■ **Exercise data**:
┄┄┄┄┄┄

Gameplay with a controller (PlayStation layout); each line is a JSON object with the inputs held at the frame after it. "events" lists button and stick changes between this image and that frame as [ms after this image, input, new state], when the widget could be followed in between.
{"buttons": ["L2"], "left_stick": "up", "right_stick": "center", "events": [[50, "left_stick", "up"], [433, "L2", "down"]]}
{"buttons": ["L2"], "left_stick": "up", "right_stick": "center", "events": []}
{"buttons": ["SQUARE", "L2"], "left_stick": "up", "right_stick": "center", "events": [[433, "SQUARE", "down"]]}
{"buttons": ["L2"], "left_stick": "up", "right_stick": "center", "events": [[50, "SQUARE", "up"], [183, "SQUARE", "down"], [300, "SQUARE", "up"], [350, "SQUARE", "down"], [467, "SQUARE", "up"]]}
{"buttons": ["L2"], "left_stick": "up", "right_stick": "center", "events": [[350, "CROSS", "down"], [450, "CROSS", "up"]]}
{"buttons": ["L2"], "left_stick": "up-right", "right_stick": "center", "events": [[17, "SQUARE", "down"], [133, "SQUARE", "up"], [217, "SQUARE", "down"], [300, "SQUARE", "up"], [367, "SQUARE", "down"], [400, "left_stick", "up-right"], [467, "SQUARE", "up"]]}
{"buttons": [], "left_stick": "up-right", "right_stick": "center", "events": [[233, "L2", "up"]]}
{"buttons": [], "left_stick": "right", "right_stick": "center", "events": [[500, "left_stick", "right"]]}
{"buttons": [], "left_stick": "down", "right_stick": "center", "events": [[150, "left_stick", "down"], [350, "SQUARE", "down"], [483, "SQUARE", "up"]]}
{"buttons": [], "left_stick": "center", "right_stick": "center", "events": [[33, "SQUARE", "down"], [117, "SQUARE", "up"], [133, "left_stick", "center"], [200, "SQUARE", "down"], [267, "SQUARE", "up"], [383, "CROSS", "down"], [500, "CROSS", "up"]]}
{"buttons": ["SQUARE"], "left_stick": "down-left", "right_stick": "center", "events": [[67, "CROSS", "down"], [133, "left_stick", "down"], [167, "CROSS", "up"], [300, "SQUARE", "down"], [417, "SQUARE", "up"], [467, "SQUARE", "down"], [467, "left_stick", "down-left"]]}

┄┄┄┄┄┄

■ **Your task**:
Supply the entire listing above again, word for word.

■ **Output for this exercise**:
Gameplay with a controller (PlayStation layout); each line is a JSON object with the inputs held at the frame after it. "events" lists button and stick changes between this image and that frame as [ms after this image, input, new state], when the widget could be followed in between.
{"buttons": ["L2"], "left_stick": "up", "right_stick": "center", "events": [[50, "left_stick", "up"], [433, "L2", "down"]]}
{"buttons": ["L2"], "left_stick": "up", "right_stick": "center", "events": []}
{"buttons": ["SQUARE", "L2"], "left_stick": "up", "right_stick": "center", "events": [[433, "SQUARE", "down"]]}
{"buttons": ["L2"], "left_stick": "up", "right_stick": "center", "events": [[50, "SQUARE", "up"], [183, "SQUARE", "down"], [300, "SQUARE", "up"], [350, "SQUARE", "down"], [467, "SQUARE", "up"]]}
{"buttons": ["L2"], "left_stick": "up", "right_stick": "center", "events": [[350, "CROSS", "down"], [450, "CROSS", "up"]]}
{"buttons": ["L2"], "left_stick": "up-right", "right_stick": "center", "events": [[17, "SQUARE", "down"], [133, "SQUARE", "up"], [217, "SQUARE", "down"], [300, "SQUARE", "up"], [367, "SQUARE", "down"], [400, "left_stick", "up-right"], [467, "SQUARE", "up"]]}
{"buttons": [], "left_stick": "up-right", "right_stick": "center", "events": [[233, "L2", "up"]]}
{"buttons": [], "left_stick": "right", "right_stick": "center", "events": [[500, "left_stick", "right"]]}
{"buttons": [], "left_stick": "down", "right_stick": "center", "events": [[150, "left_stick", "down"], [350, "SQUARE", "down"], [483, "SQUARE", "up"]]}
{"buttons": [], "left_stick": "center", "right_stick": "center", "events": [[33, "SQUARE", "down"], [117, "SQUARE", "up"], [133, "left_stick", "center"], [200, "SQUARE", "down"], [267, "SQUARE", "up"], [383, "CROSS", "down"], [500, "CROSS", "up"]]}
{"buttons": ["SQUARE"], "left_stick": "down-left", "right_stick": "center", "events": [[67, "CROSS", "down"], [133, "left_stick", "down"], [167, "CROSS", "up"], [300, "SQUARE", "down"], [417, "SQUARE", "up"], [467, "SQUARE", "down"], [467, "left_stick", "down-left"]]}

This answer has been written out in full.